→ **Task**: Show each line of the records below that contains the word "item". Case counts.

------------------------------------

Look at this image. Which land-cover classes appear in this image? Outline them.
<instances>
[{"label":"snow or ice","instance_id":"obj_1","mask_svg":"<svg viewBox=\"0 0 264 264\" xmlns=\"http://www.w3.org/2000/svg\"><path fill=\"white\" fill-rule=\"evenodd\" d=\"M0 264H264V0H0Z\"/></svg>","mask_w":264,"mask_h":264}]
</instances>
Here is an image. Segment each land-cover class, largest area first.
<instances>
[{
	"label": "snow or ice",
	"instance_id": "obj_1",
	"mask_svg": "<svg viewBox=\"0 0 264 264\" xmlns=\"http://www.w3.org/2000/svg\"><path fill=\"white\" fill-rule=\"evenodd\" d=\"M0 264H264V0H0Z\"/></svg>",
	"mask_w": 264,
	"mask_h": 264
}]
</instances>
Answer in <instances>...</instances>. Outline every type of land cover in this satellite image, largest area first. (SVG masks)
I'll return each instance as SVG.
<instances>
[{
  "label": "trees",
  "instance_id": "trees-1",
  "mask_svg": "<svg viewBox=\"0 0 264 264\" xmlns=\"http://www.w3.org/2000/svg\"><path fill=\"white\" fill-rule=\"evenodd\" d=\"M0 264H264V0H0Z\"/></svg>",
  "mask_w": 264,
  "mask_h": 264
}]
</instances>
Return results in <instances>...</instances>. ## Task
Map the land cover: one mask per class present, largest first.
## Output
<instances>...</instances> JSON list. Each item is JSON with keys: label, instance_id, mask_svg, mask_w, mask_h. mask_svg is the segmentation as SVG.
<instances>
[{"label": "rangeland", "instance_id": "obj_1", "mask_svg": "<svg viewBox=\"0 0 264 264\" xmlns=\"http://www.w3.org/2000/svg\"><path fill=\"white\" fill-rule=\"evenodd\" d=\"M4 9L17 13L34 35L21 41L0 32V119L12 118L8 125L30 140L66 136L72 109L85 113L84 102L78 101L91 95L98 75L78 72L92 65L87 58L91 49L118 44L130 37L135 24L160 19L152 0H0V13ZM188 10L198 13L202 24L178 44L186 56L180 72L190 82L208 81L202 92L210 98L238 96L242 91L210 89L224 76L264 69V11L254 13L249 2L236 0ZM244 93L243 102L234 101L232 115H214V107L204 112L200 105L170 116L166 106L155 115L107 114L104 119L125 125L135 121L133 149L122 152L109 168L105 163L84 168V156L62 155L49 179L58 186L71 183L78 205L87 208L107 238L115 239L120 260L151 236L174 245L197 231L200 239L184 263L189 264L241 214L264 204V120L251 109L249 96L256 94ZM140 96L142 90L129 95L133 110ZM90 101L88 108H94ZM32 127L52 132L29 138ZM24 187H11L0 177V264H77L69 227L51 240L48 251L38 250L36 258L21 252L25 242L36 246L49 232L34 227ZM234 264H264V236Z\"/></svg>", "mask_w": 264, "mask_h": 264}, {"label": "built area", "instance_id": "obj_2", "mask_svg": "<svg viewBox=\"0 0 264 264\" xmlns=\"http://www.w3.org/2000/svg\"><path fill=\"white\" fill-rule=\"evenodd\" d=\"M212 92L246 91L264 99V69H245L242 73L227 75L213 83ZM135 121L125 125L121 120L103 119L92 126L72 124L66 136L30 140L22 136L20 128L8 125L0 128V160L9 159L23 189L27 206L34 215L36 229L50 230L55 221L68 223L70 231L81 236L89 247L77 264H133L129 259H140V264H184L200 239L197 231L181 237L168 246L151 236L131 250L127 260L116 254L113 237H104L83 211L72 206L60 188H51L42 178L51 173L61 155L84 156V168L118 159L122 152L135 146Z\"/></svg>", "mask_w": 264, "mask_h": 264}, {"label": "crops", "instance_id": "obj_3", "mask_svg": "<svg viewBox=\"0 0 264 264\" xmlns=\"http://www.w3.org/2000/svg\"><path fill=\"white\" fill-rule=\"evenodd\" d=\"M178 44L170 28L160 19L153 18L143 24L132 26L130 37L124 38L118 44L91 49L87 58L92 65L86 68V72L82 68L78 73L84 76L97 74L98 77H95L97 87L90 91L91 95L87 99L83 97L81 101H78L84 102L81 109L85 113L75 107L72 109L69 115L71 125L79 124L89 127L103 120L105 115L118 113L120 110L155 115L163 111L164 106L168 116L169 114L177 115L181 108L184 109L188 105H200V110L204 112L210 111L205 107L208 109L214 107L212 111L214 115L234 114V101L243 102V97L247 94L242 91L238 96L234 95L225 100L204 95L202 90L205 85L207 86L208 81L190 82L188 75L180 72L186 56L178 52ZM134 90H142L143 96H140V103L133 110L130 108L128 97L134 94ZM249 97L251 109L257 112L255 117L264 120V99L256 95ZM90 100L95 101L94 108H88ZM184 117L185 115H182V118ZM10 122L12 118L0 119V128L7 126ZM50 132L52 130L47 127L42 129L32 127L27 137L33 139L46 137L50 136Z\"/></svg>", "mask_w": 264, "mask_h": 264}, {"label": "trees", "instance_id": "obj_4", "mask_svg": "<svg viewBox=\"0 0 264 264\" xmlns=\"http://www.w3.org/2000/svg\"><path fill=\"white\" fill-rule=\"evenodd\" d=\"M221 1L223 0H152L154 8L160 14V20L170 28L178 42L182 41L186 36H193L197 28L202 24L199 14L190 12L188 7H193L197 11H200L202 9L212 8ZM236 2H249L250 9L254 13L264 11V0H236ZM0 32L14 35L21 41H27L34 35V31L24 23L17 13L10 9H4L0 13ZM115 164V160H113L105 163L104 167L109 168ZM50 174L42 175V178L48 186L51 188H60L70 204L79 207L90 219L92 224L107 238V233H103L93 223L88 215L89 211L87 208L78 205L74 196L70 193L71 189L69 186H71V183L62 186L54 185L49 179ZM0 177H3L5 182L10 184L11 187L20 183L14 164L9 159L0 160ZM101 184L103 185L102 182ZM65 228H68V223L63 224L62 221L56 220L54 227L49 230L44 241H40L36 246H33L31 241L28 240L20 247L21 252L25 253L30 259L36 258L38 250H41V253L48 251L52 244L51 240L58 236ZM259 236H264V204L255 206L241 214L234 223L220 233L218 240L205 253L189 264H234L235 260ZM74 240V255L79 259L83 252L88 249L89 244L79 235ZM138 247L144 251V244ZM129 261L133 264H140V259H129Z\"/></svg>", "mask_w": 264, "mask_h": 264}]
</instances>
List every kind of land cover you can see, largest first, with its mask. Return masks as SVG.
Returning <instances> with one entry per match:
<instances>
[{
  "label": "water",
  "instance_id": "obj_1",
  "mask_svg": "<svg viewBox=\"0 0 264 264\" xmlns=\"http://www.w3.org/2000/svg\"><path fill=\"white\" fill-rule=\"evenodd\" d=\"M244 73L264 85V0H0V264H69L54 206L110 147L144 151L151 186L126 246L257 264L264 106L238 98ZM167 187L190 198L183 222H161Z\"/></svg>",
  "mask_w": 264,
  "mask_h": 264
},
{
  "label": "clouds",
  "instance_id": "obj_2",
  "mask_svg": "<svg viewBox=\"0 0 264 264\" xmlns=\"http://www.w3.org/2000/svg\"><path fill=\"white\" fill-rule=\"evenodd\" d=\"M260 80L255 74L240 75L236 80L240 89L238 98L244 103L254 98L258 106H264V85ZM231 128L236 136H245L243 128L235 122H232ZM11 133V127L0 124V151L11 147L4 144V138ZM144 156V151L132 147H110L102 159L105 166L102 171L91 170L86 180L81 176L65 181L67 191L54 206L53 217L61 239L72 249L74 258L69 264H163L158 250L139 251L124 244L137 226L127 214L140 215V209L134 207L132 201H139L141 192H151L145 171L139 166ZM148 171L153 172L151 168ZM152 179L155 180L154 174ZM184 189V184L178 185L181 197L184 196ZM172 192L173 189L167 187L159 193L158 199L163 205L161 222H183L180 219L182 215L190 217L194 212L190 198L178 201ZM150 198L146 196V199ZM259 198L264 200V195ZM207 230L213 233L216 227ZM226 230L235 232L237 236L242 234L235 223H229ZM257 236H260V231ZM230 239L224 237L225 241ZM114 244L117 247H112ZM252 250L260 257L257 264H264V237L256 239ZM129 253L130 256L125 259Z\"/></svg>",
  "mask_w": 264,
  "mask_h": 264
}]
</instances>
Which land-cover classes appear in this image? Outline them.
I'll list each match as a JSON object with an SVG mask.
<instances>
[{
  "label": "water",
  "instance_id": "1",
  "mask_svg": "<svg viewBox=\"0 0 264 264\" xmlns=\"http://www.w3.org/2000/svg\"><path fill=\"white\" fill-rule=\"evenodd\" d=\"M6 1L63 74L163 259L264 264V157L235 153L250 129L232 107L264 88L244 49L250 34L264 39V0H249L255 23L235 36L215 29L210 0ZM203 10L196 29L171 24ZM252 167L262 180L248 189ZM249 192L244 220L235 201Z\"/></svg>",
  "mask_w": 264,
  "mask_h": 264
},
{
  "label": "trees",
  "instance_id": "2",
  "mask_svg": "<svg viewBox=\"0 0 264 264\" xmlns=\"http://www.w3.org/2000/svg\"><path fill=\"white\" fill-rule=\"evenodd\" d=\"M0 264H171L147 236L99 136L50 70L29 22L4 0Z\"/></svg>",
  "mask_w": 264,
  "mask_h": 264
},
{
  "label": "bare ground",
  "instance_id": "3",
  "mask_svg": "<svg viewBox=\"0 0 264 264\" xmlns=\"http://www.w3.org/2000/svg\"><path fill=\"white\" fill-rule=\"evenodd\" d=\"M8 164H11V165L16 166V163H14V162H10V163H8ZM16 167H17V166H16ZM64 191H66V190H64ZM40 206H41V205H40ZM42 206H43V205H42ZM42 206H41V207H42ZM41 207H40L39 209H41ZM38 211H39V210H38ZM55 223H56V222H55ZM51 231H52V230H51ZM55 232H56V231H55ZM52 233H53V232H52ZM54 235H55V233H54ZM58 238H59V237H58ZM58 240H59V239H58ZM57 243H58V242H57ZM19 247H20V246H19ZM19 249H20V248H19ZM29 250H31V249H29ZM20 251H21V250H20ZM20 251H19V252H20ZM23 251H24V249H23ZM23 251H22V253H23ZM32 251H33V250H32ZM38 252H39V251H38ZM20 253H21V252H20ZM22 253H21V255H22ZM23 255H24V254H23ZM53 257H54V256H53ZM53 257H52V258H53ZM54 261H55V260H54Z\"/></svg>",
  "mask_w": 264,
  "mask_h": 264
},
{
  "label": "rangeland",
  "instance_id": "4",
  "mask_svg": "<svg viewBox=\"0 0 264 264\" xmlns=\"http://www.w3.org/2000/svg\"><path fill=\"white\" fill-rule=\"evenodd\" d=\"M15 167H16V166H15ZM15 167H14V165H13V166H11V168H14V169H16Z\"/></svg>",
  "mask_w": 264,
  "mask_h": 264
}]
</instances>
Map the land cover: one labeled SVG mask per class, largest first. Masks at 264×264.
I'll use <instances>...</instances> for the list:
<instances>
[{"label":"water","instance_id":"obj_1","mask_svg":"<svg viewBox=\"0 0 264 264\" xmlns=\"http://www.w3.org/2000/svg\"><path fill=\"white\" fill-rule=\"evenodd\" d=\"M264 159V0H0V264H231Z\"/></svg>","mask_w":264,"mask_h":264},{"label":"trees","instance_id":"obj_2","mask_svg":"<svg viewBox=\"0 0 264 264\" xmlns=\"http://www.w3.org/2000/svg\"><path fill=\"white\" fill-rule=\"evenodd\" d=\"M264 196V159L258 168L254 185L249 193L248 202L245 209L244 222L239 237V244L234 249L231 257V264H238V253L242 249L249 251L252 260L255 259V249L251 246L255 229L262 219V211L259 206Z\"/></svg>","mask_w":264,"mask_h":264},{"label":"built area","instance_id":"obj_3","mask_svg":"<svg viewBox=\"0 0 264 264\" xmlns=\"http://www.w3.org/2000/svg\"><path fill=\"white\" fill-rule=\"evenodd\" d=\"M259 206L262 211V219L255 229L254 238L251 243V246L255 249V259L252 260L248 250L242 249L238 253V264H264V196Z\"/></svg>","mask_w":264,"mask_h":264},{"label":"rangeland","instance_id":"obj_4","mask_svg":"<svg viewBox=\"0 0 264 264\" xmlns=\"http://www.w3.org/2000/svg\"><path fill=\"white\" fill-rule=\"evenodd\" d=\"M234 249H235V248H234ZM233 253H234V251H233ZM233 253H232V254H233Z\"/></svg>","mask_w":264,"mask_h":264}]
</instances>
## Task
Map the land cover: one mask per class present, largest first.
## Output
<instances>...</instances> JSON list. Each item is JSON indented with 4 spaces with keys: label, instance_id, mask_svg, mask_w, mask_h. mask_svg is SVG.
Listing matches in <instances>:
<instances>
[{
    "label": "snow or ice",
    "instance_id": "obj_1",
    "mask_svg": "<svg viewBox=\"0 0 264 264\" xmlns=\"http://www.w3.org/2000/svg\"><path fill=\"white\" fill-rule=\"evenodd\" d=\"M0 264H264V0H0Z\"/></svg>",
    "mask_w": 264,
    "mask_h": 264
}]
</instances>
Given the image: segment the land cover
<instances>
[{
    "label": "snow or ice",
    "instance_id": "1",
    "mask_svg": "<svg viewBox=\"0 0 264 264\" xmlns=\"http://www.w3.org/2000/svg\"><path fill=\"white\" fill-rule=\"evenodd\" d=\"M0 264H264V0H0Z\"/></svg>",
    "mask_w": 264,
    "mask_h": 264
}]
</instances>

------------------------------------

→ **Output for this exercise**:
<instances>...</instances> JSON list. Each item is JSON with keys: label, instance_id, mask_svg, mask_w, mask_h. mask_svg is the segmentation as SVG.
<instances>...</instances> JSON list. Each item is JSON indented with 4 spaces with keys: label, instance_id, mask_svg, mask_w, mask_h. mask_svg is SVG.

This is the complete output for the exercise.